TASK STATEMENT: In the entries below, find every line with the string "olarak" and copy it.

=== EXERCISE MATERIALS ===

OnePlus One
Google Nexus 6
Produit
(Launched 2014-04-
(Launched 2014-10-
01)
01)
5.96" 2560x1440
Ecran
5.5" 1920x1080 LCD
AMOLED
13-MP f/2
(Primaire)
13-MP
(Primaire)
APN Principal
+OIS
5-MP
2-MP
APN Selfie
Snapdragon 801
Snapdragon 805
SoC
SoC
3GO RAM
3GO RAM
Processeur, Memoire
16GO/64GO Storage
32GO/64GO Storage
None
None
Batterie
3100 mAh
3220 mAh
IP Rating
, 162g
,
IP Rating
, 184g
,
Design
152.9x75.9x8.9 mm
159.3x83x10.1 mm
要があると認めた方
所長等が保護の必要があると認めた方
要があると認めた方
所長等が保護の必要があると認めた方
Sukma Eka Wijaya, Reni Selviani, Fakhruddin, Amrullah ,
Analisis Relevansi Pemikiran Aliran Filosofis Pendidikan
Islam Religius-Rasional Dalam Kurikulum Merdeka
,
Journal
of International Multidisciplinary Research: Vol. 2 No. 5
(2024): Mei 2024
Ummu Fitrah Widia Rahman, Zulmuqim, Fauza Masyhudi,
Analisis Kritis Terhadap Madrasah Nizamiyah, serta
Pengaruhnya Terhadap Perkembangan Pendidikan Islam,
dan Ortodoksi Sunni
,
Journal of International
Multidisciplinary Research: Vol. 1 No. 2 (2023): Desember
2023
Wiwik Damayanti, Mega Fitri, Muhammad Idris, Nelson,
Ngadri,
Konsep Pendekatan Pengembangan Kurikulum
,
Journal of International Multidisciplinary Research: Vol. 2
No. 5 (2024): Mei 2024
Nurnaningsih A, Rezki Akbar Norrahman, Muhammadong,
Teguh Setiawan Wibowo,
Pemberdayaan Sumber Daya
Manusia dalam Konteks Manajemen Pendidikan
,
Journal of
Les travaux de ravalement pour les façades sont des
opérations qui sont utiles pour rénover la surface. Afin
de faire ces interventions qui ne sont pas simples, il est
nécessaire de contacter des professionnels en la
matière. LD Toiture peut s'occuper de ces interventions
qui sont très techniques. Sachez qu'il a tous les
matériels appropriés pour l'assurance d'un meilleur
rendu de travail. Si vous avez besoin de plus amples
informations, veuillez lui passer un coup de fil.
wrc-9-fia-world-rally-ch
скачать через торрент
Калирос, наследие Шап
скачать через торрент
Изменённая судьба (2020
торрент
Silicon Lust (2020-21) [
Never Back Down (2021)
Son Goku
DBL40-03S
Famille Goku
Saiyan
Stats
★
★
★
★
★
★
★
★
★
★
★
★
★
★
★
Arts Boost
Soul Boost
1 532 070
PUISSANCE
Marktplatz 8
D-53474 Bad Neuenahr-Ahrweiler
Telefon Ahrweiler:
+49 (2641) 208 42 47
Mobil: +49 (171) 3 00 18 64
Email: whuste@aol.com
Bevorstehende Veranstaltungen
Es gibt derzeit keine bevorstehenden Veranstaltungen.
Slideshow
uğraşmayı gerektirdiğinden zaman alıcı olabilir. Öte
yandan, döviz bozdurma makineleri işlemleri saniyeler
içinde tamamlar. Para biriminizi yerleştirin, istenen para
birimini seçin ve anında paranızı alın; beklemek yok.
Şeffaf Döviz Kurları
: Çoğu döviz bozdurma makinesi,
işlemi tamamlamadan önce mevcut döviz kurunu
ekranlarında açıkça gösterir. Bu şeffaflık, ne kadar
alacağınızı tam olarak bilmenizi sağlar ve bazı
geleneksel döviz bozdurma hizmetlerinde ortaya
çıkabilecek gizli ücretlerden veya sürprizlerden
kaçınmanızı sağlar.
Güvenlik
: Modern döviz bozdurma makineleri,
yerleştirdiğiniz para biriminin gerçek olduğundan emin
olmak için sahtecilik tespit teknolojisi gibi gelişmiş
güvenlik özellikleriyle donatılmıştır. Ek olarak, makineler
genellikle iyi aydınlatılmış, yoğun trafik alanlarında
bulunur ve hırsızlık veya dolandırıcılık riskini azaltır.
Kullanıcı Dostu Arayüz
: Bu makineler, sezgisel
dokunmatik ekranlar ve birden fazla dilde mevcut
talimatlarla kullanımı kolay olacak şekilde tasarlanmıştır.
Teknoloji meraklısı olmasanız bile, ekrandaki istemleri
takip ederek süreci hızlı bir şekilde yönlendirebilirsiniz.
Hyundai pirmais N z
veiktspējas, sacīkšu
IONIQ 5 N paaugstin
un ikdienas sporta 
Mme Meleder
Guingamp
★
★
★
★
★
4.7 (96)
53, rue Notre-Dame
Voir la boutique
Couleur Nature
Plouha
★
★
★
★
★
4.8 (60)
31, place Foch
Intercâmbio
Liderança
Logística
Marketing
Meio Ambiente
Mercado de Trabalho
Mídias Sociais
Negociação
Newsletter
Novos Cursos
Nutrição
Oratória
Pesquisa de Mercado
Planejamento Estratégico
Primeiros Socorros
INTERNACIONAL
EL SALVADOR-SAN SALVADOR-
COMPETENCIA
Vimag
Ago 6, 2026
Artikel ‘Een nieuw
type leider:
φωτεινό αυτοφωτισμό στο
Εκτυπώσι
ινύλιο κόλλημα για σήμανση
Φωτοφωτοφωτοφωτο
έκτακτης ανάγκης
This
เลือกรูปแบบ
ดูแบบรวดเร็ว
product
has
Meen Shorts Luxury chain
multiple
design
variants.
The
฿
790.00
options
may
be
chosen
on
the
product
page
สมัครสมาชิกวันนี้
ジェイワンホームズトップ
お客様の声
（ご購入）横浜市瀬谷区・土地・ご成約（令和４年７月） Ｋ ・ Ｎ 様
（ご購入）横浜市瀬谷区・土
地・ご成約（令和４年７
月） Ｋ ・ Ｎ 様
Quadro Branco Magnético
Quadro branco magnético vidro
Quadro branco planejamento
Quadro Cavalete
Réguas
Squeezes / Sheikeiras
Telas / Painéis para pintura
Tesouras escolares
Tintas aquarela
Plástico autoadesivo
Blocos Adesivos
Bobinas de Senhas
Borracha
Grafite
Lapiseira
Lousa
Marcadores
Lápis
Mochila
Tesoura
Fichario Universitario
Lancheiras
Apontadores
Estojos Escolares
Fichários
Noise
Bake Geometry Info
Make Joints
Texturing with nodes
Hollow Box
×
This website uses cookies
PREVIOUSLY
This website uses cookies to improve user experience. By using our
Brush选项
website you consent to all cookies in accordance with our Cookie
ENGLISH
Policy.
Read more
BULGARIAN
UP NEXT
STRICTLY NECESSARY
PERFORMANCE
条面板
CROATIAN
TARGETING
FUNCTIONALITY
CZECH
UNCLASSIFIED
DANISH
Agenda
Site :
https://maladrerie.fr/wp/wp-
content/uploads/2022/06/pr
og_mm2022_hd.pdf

===

WRITTEN ANSWER:
alacağınızı tam olarak bilmenizi sağlar ve bazı
güvenlik özellikleriyle donatılmıştır. Ek olarak, makineler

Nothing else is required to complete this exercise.